Sometimes a plain beetroot salad works just fine with certain foods. The hot and sweet beets come to equalize the salty capers all being engulfed by the acidity of the lemon. Serving a pounded thin slice of breast of turkey topped with a wine, dill, caper, butter sauce is exquisite....and all served over baby penne rigate which have soaked in the general taste of everything!!... Wow!!
To make a turkey piccata you will need:
Serves 4 - 6
- 800 gr breast of turkey sliced thin and pounded even thinner to produce 6 slices.
- 3 Tbsp. freshly grated Parmesan.
- 1/3 cup flour.
- Salt and freshly ground pepper.
- 4 Tbsp. olive oil
- 2 Tbsp. butter for the sauce.
- ½ cup dry white wine.
- 2 Tbsp. lemon juice.
- ¼ cup capers salt well washed off.
- ¼ cup thinly chopped dill.
- 250 gr penne rigate.
- 300 gr beetroot thinly sliced for the salad.
- 1 small Habanero chili very thinly sliced.
- 2 cloves of garlic grated.
- Some garlic oil for the beet salad.
- Mix Parmesan, flour, salt and pepper.
- Melt 2 Tbsp. of butter with the oil and heat.

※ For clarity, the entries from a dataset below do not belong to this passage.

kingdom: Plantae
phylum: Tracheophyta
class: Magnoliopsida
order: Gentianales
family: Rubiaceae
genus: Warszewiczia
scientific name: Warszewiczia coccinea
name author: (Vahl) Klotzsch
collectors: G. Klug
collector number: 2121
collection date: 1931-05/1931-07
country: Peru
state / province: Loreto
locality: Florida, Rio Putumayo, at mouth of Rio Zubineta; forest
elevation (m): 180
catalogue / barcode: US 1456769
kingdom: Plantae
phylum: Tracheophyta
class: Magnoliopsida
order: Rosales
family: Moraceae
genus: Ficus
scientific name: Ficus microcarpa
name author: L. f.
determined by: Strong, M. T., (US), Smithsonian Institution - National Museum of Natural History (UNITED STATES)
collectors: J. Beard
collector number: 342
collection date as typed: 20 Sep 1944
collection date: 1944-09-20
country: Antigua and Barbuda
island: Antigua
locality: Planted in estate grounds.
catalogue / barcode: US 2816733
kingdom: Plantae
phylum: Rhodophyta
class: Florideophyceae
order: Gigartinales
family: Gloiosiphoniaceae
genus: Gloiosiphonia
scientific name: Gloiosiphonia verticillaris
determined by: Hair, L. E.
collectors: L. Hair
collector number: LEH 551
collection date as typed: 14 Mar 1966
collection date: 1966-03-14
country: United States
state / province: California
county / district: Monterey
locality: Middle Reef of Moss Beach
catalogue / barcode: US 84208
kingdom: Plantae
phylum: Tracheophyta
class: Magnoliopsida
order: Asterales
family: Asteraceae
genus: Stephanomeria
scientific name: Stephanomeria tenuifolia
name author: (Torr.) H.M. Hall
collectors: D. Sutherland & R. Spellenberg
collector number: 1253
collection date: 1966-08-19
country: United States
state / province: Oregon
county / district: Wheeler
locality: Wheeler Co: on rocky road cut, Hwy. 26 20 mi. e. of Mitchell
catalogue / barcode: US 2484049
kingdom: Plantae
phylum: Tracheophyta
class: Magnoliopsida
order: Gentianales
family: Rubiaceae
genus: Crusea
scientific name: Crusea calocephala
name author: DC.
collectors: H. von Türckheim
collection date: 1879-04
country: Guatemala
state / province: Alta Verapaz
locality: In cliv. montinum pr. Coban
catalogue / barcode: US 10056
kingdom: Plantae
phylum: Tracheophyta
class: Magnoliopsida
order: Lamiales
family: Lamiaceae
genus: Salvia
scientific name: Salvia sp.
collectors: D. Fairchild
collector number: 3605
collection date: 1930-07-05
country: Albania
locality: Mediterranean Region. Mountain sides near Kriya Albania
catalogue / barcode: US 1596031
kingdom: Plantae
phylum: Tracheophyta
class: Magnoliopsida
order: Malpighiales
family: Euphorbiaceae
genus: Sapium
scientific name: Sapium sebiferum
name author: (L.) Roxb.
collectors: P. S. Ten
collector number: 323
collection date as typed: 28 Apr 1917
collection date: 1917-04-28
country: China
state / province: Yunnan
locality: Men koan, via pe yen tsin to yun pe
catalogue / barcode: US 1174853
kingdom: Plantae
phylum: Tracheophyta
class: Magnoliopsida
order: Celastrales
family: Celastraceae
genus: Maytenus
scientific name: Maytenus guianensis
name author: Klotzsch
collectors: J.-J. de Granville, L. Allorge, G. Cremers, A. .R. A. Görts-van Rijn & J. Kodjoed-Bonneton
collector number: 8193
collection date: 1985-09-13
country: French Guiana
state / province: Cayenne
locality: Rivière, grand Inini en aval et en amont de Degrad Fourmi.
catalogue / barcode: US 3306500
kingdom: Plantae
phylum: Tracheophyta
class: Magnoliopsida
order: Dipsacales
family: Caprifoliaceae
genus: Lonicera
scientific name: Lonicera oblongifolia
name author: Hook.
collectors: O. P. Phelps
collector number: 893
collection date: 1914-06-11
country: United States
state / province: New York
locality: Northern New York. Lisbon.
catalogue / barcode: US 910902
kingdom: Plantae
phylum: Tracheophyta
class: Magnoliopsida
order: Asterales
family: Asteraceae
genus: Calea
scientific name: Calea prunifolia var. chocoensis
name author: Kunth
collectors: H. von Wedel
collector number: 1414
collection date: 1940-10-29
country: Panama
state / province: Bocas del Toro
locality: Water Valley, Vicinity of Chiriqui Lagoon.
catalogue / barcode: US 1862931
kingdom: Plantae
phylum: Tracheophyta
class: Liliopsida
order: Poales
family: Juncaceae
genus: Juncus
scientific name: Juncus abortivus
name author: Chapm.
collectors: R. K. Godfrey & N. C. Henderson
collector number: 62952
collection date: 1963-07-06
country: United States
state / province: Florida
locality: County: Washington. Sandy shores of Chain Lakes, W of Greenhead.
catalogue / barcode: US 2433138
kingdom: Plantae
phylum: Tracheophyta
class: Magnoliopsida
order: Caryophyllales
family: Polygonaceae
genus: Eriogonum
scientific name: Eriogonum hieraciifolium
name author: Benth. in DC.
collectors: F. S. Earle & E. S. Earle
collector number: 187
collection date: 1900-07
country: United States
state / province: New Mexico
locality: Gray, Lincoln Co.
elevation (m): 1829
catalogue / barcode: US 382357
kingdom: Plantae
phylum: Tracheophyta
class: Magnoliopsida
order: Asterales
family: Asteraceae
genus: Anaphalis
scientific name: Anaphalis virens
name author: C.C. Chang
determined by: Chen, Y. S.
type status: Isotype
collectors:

- Wet the turkey slices with water and coat each slice with the parmesan/flour/salt/pepper mixture.
- Maintain a medium-low heat to fry the slices of turkey to a deep golden color.
- When all the slices are well fried on both sides, cover with aluminum foil and keep warm in the oven until the sauce is prepared.
- Keeping the same heat, add to the already existing remains of the frying, wine and capers, lemon juice, and stir till all the alcohol is evaporated.
- Add the second 2 Tbsp. of butter to "tie" (thicken) the sauce.
- In the meantime boil and cook the baby penne rigate 6 minutes, drain.
- Serve penne in a large platter as a base, and top with some sauce.
- Top the penne with the turkey.
- Top turkey with sauce and capers.
- Sprinkle turkey and penne with dill and serve.
For the Beetroot Salad:
- Slice beets thinly with a mandoline.
- Add and mix the habanero chili slices.
- Add and mix the garlic.
- Add some garlic oil.
- Mix and cover with plastic wrap till time to serve.